KUTIPAN DOKUMEN →

-------------------------

Akan tetapi, lemahnya regulasi dan penyediaan sistem insentif fiskal untuk mendorong industri hilir menjadi penyebab lambannya pembangunan di subsektor ini.
Paradigma ekonomi sirkular menunjukkan peluang untuk meningkatkan keekonomian usaha berbasis karet alam ini dengan pendekatan end of life tire management (Dewan Karet Indonesia, 2023).
Pada prinsipnya, pemanfaatan ban-ban bekas yang biasa menimbulkan masalah lingkungan dikonversi menjadi produk-produk samping bernilai ekonomi, seperti carbon black, minyak bakar, gas sintetis, serta baja dan abu, dengan teknologi termolisis/pirolisis.
Selain itu, dengan tersedianya teknologi transesterifikasi menggunakan metanol, minyak biji karet dapat dikonversi menjadi biodiesel. Adapun lateks dapat dikonversi menjadi bensin bio-hidrokarbon dengan proses perengkahan katalitik (Soeriawijaja, 2023).
Dengan demikian, ketergantungan bahan baku kedua produk tersebut saat ini pada kelapa sawit dapat dikurangi. Produk minyak sawit juga dapat lebih fokus untuk mendukung industri pangan.

-------------------------

DAFTAR DATA →
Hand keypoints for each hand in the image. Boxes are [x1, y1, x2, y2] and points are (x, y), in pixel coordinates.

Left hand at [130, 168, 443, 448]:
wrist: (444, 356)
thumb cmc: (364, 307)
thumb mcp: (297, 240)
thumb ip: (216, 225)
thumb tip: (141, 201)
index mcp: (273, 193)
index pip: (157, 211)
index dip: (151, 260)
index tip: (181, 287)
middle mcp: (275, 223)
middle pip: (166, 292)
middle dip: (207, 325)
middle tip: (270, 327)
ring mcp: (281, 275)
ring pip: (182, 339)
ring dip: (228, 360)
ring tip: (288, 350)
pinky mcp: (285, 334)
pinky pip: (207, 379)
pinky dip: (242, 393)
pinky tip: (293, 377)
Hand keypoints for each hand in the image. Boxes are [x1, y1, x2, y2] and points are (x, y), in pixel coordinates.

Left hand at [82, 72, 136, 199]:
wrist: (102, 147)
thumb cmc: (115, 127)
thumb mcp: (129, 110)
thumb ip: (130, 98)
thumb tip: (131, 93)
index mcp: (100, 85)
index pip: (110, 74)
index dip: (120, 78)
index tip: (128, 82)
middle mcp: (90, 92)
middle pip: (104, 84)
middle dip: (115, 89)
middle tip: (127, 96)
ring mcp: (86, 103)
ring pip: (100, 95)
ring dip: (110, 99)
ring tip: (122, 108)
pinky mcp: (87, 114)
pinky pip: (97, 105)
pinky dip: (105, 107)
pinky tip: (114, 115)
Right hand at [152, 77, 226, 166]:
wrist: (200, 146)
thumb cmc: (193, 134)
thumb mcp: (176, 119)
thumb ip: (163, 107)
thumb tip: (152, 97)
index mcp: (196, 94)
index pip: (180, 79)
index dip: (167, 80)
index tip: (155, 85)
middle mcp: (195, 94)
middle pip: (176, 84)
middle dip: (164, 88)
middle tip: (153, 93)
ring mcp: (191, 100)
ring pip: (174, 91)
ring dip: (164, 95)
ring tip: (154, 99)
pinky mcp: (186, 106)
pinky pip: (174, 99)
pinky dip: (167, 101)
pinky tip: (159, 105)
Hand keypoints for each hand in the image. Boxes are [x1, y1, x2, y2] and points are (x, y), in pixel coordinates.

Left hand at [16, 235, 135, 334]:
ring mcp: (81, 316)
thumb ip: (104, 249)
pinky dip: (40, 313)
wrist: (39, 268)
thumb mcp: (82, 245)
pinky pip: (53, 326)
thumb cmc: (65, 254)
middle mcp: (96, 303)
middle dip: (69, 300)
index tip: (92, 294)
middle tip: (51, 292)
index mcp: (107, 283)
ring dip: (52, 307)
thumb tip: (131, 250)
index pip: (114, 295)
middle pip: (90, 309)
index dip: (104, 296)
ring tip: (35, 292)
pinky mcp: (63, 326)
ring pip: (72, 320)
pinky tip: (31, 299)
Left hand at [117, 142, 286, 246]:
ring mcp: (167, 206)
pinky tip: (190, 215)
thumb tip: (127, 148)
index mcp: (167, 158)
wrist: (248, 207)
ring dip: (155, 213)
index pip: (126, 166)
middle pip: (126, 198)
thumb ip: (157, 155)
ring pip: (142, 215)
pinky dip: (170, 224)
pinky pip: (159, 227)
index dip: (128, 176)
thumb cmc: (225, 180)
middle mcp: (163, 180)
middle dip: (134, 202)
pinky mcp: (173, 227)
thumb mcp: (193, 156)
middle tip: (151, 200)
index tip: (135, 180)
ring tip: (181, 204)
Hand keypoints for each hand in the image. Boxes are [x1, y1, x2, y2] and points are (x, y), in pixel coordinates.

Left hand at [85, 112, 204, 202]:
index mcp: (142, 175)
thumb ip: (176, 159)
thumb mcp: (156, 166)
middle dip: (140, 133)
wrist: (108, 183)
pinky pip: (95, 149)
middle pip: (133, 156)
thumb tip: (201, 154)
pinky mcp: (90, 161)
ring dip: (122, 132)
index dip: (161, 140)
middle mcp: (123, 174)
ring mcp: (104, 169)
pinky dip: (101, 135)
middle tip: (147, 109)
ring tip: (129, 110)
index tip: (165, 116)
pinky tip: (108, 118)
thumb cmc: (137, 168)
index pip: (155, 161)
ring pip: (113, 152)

-------------------------

TUGAS WAJIB →
1. Jawab pertanyaan berikut berdasarkan kutipan tentang karet alam:
(a) Apa yang disebut sebagai penyebab lambannya pembangunan di subsektor ini?
(b) Teknologi apa yang digunakan untuk mengonversi ban bekas menjadi produk samping bernilai ekonomi?
(c) Melalui proses apa lateks dapat dikonversi menjadi bensin bio-hidrokarbon?
2. Lanjutkan kutipan tentang pemanfaatan karet alam ini, dimulai setelah kalimat terakhirnya.

HASIL PER TUGAS →
1.
(a) Lemahnya regulasi dan penyediaan sistem insentif fiskal untuk mendorong industri hilir.
(b) Teknologi termolisis/pirolisis.
(c) Proses perengkahan katalitik.

2.
Mencari solusi
Dari simposium International Rubber Research Development Board (IRRDB) Agustus lalu di Bangkok, Thailand, diperoleh gambaran bagaimana negara produsen karet alam seperti Thailand dan Malaysia mampu menyejahterakan petani karetnya.
Di Thailand dibentuk lembaga tingkat nasional yang bernama Rubber Authority of Thailand (RAoT) yang mendapat dana 8 baht per kilogram karet dari total ekspor 4,8 juta ton senilai Rp 15,4 triliun.
Dana ini digunakan untuk mendukung kegiatan peremajaan karet rakyat, promosi, pengembangan produk, riset, dan operasionalisasi lembaga.
Hal yang sama terjadi di Malaysia. Di negeri jiran ini, Malaysian Rubber Board mendapat alokasi dana dari pemerintah sebesar 0,2 persen dari nilai ekspor karet untuk tujuan yang sama, terutama untuk peremajaan karet tua.
Mengambil pelajaran dari kedua negara ini, sudah waktunya Pemerintah Indonesia memperhatikan program penguatan karet alam nasional. Hal itu dapat dilakukan dengan alokasi dana yang berasal dari pelaku industri karet nasional. Dana dapat dimanfaatkan oleh komunitas pelaku usaha, termasuk untuk riset dan pengembangan teknologi hilir.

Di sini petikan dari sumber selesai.